- REQUIREMENT:
For the material that follows, return exactly the lines from the one with "pinky dip: (238, 214)" through the one with "ring dip: (279, 100)", both ends included.

- SUPPLIED DATA:
◆ ◆ ◆ ◆

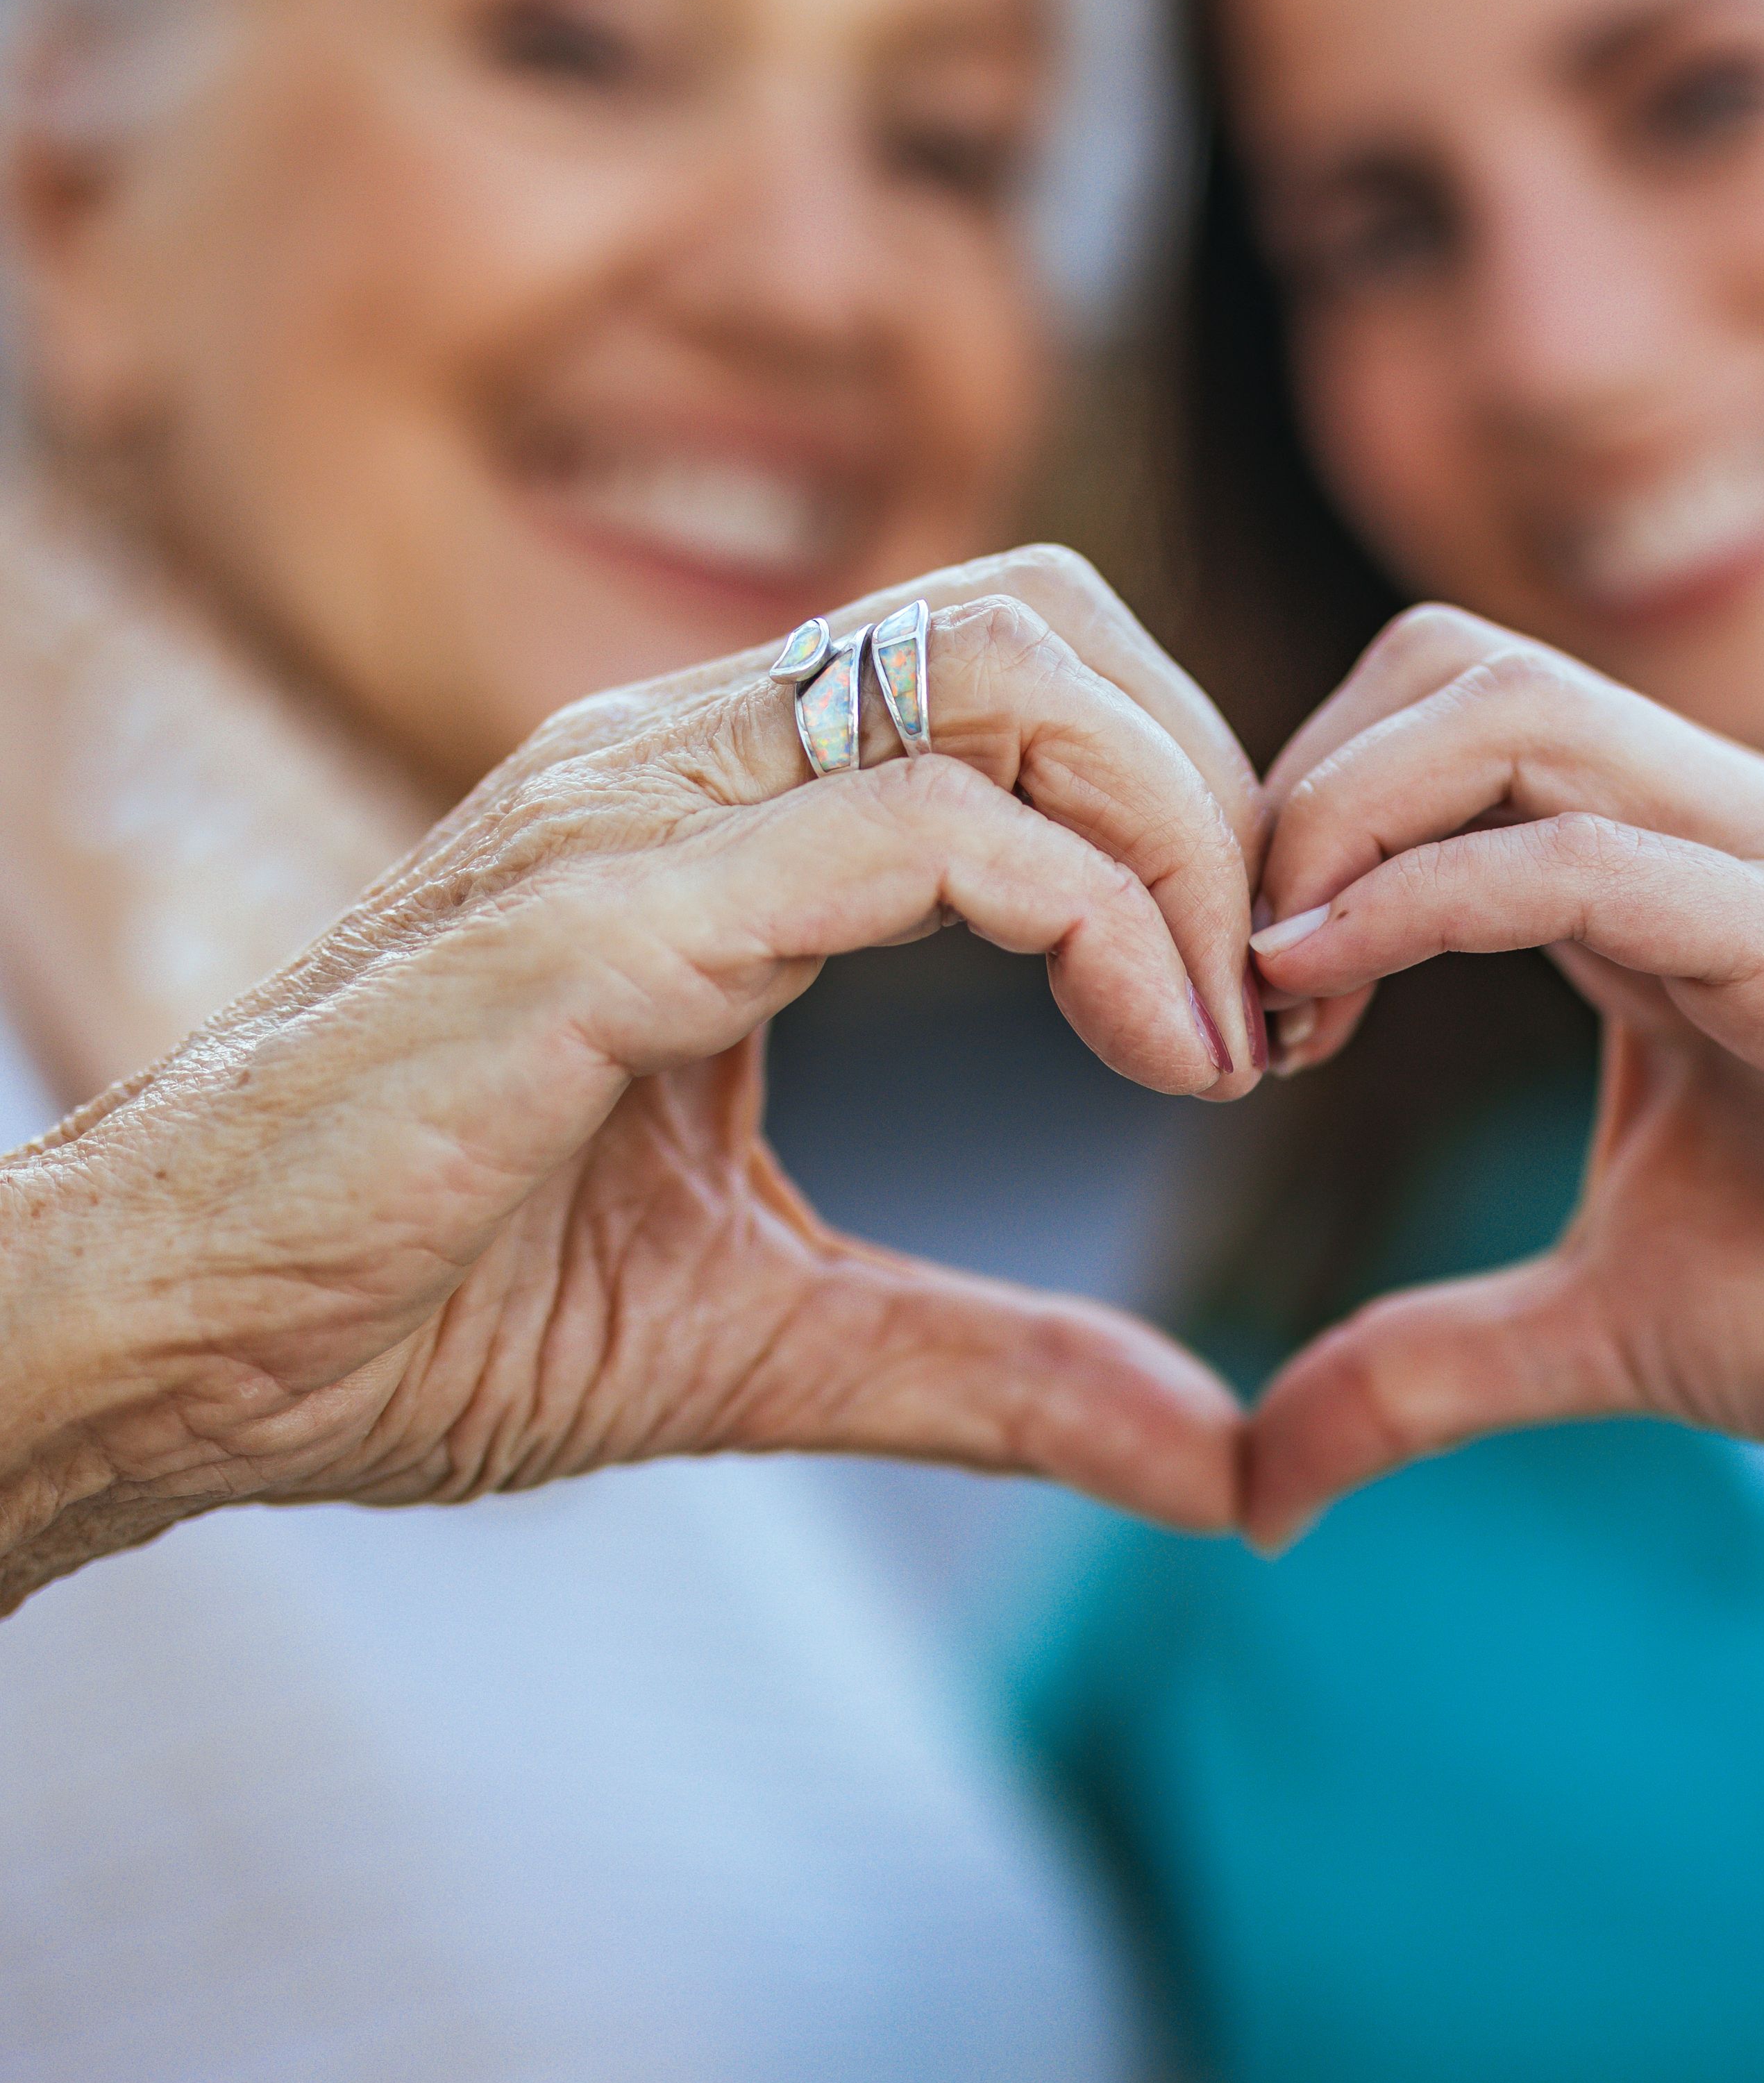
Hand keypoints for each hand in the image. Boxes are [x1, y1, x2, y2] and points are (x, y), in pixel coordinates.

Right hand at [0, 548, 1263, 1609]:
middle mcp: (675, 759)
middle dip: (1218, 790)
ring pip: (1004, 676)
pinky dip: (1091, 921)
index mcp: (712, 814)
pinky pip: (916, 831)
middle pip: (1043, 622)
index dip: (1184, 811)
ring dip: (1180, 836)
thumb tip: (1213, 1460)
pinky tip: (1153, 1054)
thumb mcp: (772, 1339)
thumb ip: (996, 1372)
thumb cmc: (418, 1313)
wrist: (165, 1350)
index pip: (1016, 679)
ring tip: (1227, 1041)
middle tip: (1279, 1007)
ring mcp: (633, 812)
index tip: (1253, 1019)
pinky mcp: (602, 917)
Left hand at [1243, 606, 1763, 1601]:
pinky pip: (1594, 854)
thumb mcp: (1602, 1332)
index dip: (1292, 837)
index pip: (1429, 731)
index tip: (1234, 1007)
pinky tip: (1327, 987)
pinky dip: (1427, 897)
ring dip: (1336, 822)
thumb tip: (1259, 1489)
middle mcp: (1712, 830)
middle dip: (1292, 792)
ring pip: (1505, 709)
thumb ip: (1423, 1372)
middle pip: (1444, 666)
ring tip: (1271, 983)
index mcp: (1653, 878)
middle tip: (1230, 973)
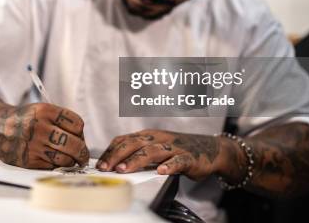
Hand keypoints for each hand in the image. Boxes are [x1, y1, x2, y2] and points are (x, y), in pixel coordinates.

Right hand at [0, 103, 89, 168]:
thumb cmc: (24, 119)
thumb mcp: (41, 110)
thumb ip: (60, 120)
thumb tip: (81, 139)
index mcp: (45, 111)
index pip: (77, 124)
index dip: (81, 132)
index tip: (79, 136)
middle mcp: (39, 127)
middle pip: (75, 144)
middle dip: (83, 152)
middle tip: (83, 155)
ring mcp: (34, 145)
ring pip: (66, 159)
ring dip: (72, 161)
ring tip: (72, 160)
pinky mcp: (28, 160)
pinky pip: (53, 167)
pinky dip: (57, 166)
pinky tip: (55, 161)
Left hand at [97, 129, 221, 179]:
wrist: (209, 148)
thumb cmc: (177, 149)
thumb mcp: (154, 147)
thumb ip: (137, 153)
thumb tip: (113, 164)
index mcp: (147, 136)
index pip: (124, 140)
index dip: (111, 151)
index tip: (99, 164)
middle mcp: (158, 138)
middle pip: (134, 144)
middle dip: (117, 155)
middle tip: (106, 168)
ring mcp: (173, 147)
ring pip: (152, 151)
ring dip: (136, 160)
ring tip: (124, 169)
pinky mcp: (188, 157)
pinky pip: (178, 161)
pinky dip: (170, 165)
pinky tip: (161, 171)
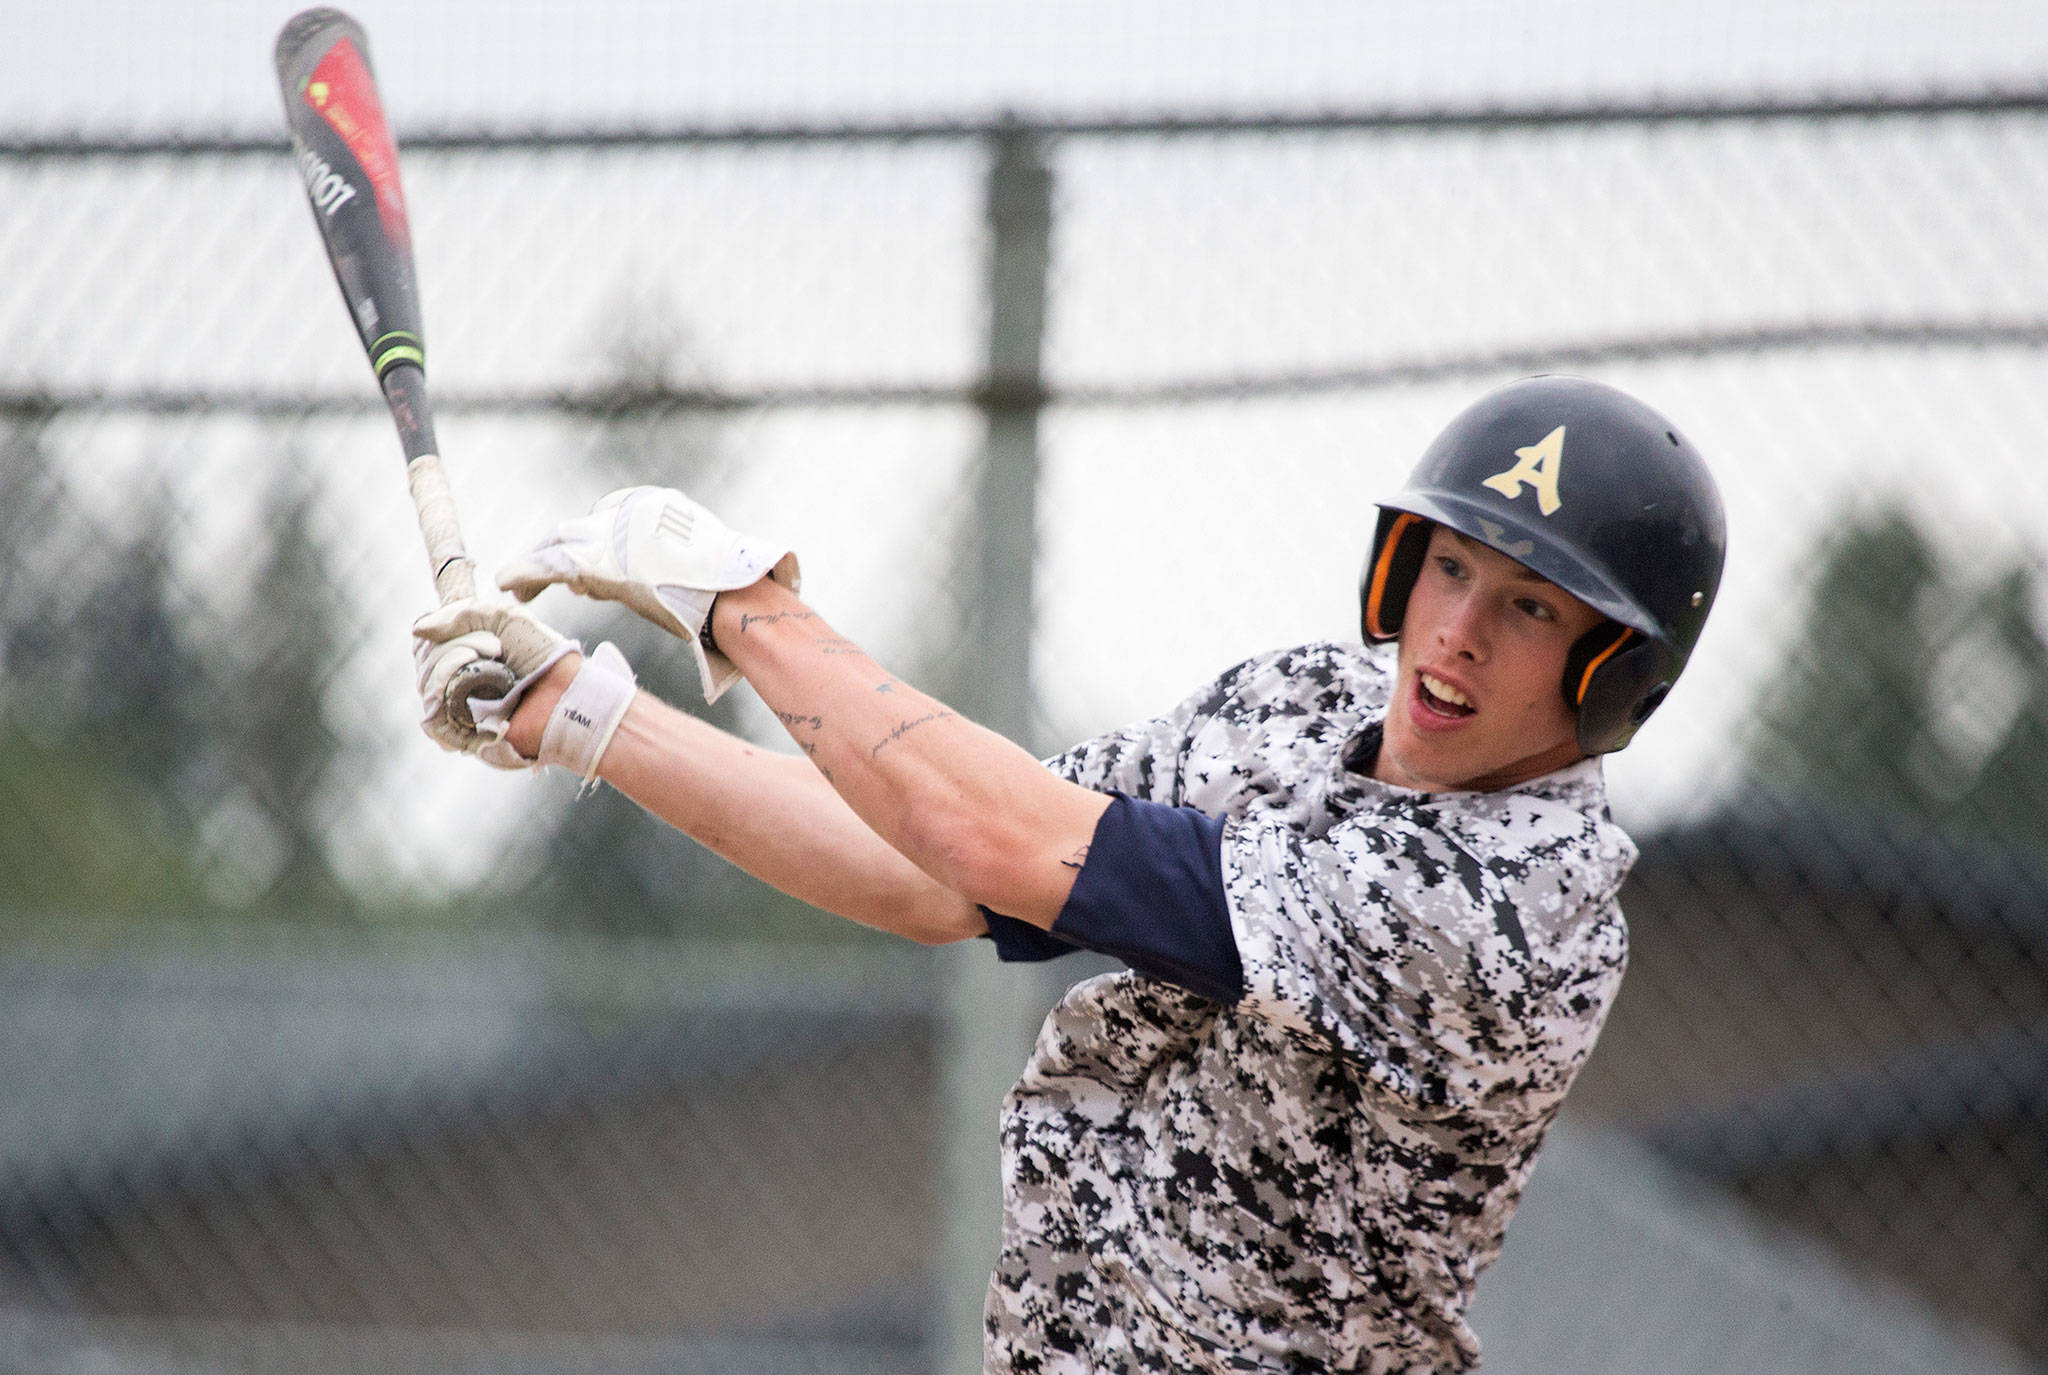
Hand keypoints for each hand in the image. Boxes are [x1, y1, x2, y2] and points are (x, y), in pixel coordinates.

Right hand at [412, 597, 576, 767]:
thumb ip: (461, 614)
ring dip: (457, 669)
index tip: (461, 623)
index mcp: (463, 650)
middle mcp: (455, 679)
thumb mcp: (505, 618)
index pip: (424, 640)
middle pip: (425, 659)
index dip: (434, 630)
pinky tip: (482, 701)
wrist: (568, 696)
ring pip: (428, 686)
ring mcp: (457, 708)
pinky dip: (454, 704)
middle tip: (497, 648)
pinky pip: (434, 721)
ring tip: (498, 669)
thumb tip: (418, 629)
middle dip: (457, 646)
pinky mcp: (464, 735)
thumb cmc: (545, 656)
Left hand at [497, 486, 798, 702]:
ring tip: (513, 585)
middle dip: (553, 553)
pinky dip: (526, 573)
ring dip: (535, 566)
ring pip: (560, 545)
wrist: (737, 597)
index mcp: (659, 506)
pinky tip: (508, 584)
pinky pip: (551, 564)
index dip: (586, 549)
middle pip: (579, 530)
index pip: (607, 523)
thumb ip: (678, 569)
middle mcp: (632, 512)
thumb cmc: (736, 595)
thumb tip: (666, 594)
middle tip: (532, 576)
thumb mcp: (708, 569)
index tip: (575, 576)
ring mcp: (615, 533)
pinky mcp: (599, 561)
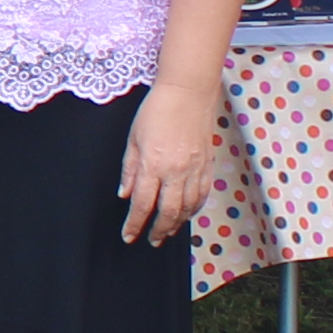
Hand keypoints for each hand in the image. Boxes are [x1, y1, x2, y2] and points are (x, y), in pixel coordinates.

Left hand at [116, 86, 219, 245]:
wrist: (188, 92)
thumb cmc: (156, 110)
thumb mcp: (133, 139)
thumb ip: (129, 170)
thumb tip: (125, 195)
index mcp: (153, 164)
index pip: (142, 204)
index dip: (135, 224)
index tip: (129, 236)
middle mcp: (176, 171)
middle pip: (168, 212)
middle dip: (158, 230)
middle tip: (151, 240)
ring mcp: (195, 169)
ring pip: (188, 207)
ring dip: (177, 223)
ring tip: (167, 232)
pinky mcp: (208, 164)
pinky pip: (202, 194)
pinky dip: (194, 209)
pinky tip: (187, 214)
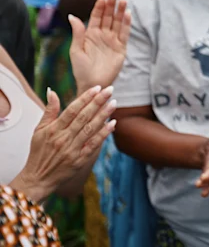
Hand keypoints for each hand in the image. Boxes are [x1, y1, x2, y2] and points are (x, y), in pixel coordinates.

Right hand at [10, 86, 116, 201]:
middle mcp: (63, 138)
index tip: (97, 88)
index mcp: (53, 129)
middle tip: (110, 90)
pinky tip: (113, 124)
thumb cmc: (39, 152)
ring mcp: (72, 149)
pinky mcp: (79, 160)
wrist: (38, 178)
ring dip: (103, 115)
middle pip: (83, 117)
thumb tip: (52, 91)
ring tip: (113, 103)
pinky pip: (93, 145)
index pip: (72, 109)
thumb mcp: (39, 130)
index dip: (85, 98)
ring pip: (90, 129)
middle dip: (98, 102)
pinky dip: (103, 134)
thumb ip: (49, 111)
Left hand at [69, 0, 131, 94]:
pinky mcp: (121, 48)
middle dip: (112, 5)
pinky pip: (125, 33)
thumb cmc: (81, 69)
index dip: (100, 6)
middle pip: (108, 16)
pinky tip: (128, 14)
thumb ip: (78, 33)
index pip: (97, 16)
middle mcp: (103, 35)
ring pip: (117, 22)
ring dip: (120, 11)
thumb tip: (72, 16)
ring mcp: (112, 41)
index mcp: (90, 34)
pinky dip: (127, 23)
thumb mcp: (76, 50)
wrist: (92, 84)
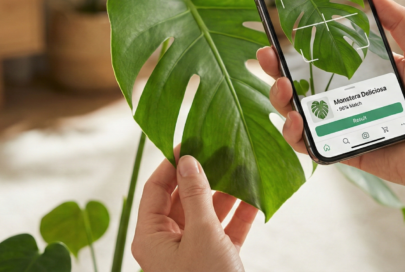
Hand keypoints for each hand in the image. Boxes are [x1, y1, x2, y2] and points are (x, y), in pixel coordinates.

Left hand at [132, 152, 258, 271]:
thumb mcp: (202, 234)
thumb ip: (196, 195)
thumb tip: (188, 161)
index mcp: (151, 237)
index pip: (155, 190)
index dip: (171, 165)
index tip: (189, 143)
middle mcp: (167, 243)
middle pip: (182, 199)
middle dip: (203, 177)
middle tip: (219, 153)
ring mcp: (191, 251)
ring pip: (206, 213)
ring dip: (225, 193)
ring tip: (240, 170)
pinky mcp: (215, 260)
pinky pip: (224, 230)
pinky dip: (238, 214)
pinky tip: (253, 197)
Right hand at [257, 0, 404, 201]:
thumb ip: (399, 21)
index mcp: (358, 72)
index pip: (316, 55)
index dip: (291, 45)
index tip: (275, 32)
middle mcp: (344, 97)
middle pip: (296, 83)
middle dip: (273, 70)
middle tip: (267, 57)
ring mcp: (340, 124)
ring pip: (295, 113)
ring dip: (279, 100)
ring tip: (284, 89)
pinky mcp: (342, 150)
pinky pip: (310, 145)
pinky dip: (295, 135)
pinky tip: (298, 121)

◆ ◆ ◆ ◆

- RESPONSE TO THIS EXERCISE:
pinky dip: (238, 214)
pinky tip: (253, 197)
Right hand at [257, 0, 404, 201]:
thumb ip: (399, 21)
index mcp: (358, 72)
index pip: (316, 55)
index dip: (291, 45)
index tip: (275, 32)
middle mcp: (344, 97)
middle pip: (296, 83)
middle dip: (273, 70)
middle tip: (267, 57)
ring mcp: (340, 124)
ring pip: (295, 113)
ring dip: (279, 100)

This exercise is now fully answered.